Joe the Barbarian (Comic Review)

"The Light's In Danger"Joe is a sullen teenager who would rather retreat into his own imaginary world than face reality. When he falls into a diabetic shock, he gets his wish: A fantasy land populated by his old toys hails him as a savior, and he embarks on a crazy journey only occasionally marred by the reality of him stumbling around a real-world house in search of life-saving sugar.

The idea of someone switching between reality and fantasy is certainly not new, but Joe the Barbarian handles it with aplomb. Author Grant Morrison is a master of crazy ideas, and elevates the fantasy setting beyond normal expectations. (Seriously, dwarf pirates whose submarines navigate a pipe system based on Joe’s plumbing? Skull-wearing inventor-monks, whose glimpses of real-world science are confused with magic? The world is just creative enough to imply that there is a solid history beyond the clichéd “toys living in a magic land”.) Artist Sean Murphy provides an understated realism that easily transitions between the dark, grimy real world and a fantasy world that is manic, cartoony, but still threatened by a growing shadow. Even the publisher plays a key role here: As Vertigo is an imprint of DC, Morrison and Murphy are free to pepper their “toyland” with recognizable action figures instead of generic, copyright-skirting approximations.

The transitions between the two worlds, often panel-to-panel, are masterfully done, and it’s impressive that the comic pulls this off without disrupting the pacing. This keeps the stakes high, constantly reminding the reader of the life-and-death battle that’s taking place in two levels at once. Echoing his real-world status, the characters he meets recognize him as a foretold savior named “The Dying Boy”. The conflict is clear: Joe is only able to save them as long as he is in danger of dying from a diabetic hallucination. Will he condemn them all if he gets to a life-saving drink of soda?

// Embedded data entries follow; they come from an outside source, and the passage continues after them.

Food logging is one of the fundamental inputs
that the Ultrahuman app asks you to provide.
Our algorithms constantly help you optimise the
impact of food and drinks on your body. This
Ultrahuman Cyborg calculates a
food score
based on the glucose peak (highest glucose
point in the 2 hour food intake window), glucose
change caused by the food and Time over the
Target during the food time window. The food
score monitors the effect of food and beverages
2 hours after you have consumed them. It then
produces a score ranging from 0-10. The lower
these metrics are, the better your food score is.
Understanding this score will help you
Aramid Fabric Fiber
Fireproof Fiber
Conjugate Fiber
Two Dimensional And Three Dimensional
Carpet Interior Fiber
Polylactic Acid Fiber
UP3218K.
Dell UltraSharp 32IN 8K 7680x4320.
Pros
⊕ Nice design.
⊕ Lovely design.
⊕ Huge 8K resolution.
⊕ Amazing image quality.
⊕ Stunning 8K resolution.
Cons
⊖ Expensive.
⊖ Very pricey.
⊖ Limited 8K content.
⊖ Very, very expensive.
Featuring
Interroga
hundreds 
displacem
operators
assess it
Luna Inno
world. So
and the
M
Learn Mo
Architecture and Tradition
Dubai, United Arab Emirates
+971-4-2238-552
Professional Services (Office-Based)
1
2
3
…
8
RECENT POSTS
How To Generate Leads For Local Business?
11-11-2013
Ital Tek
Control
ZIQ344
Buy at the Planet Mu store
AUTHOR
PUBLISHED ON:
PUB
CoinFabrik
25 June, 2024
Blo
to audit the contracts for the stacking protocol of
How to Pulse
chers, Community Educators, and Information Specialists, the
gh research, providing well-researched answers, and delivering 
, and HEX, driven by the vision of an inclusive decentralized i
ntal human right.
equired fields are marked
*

Despite this, the tension would be a lot stronger if the series was more convincing in its hints that these fantasy people might be real. Since everything we see is through Joe’s fevered eyes, any evidence of these creatures’ reality is easy to dismiss as part of his hallucination. The other land is fun and original, but the only conflict that kept me hanging on from month to month was just whether he would get some sugar in his system.

The ending is also surprisingly pat. Morrison unexpectedly makes his only recent creator-owned series more straightforward than the superhero work he has been doing. Warrior-rat Jack must face up to his feelings of inadequacy, the normal-sized pirate prince needs to gain acceptance among his dwarven subjects, and, in a subplot that feels entirely shoehorned in, Joe is in danger of losing his house to foreclosure.

That’s not to say that Joe the Barbarian is bad. Morrison and Murphy are both able to deliver solid results in genre exercises like this, and there are plenty of ideas and developed themes that prove that they aren’t just phoning this in. However, it rarely tries to be more than a straightforward fantasy story about a teenage boy facing his issues. There’s nothing wrong with that, but it isn’t going to appeal to anyone who wouldn’t normally want to read those stories.